Mais qui devrait payer pour cela?Crédit: Nick Moir

Mais cela peut changer.

Le ministre des Arts de la Nouvelle-Galles du Sud, John Graham, a appelé un sommet de la taxe sur les arts culturels pour le 26 septembre, des semaines après que le trésorier fédéral Jim Chalmers ait organisé une table ronde de productivité du gouvernement fédéral pour discuter des suggestions de réforme fiscale des affaires, des syndicats et des organismes indépendants, notamment la Banque de réserve.

Le gouvernement de Minns n'est pas entièrement responsable de la situation de nombreuses industries artistiques et culturelles et des institutions qui se trouvent désormais, mais ont été malheureusement avares sur un financement décent pour certaines des institutions les plus importantes de l'État.

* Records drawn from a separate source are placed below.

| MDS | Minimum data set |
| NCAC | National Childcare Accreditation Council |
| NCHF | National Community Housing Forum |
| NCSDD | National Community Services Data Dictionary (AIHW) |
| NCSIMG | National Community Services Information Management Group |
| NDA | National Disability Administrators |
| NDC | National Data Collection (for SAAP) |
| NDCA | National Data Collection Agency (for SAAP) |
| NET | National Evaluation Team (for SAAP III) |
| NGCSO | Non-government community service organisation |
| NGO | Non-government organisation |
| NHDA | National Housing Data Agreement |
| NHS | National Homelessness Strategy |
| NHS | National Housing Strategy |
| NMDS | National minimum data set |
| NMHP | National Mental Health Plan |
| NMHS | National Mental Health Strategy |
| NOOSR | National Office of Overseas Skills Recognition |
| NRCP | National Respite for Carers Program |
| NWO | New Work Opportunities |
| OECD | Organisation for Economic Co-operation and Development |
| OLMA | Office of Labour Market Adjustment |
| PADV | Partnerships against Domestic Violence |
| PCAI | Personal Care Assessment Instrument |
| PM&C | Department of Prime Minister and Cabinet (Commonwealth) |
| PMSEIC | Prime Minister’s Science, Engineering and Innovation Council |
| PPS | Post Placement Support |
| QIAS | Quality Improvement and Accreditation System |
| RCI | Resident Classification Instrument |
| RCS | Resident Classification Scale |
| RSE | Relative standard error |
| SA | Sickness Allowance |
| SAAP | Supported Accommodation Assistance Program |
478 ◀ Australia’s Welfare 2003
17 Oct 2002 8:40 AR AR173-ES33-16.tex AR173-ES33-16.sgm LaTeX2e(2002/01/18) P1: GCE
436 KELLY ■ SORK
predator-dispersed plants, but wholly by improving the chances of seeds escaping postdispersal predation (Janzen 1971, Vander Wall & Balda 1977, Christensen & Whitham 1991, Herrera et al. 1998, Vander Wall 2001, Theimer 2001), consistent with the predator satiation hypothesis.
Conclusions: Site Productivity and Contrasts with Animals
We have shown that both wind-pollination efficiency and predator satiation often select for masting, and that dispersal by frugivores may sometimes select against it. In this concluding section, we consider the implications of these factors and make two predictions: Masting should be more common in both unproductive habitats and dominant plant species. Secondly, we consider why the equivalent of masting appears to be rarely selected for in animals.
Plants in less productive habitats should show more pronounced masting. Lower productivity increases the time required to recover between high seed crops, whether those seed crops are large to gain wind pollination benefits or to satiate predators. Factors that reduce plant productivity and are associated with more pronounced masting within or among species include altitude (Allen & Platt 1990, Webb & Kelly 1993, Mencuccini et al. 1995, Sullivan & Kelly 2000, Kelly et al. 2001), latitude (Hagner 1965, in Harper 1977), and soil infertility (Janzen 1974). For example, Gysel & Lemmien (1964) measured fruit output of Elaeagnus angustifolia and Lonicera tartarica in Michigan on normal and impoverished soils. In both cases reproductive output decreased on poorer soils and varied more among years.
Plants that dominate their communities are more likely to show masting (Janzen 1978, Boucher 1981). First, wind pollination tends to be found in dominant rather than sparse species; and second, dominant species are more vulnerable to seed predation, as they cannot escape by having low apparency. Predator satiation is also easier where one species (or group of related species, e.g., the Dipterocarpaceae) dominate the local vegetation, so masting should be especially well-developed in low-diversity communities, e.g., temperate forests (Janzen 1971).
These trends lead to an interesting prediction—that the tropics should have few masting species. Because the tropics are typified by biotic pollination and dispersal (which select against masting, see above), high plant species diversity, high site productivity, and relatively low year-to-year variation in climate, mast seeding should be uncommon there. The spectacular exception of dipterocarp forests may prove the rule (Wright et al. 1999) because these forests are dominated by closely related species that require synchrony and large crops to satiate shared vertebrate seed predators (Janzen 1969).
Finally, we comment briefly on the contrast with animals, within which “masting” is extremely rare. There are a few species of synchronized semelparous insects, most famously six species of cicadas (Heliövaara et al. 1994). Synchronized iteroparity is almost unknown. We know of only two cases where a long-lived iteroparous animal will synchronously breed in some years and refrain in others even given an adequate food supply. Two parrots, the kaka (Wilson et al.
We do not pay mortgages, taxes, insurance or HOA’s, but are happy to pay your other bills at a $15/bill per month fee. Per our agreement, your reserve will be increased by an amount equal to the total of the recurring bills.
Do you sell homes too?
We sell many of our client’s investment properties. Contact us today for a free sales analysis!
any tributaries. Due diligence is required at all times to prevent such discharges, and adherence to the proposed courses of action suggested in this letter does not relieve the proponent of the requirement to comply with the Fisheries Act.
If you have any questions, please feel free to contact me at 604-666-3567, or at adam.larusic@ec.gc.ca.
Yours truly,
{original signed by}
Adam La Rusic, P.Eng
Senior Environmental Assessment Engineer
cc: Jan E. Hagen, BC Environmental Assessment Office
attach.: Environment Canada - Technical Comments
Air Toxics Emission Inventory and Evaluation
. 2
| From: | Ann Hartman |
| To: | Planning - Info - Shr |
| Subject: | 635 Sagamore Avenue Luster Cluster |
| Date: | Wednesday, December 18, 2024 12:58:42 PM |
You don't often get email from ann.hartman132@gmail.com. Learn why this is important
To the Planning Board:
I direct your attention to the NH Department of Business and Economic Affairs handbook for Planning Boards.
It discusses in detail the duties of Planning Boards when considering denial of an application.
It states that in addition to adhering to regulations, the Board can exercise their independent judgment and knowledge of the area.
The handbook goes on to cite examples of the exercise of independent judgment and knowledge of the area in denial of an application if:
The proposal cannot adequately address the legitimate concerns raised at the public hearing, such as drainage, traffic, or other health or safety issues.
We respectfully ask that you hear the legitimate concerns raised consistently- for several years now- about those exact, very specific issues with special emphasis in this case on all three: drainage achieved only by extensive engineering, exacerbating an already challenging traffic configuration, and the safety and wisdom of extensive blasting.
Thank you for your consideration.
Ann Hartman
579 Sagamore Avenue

Cependant, le dossier de financement inégal de NSW Labour ne signifie pas que son idée pour un bouleversement du système fiscal pour stimuler le secteur des arts créatifs en difficulté est une mauvaise idée. Certaines options déjà flottées comprennent l'imposition des espaces commerciaux vacants, des incitations pour les dons philanthropiques et une augmentation des déductions fiscales pour les travailleurs créatifs.

Avec l'activité culturelle et créative de l'Australie d'une valeur de 122,3 milliards de dollars à l'économie et à Sydney la passerelle pour l'écran, la musique et les arts du spectacle, il est logique pour NSW de mettre l'idée de financer les arts à l'ordre du jour de tout ce que Chalmers est susceptible de faire sur la réforme fiscale du deuxième mandat de son gouvernement.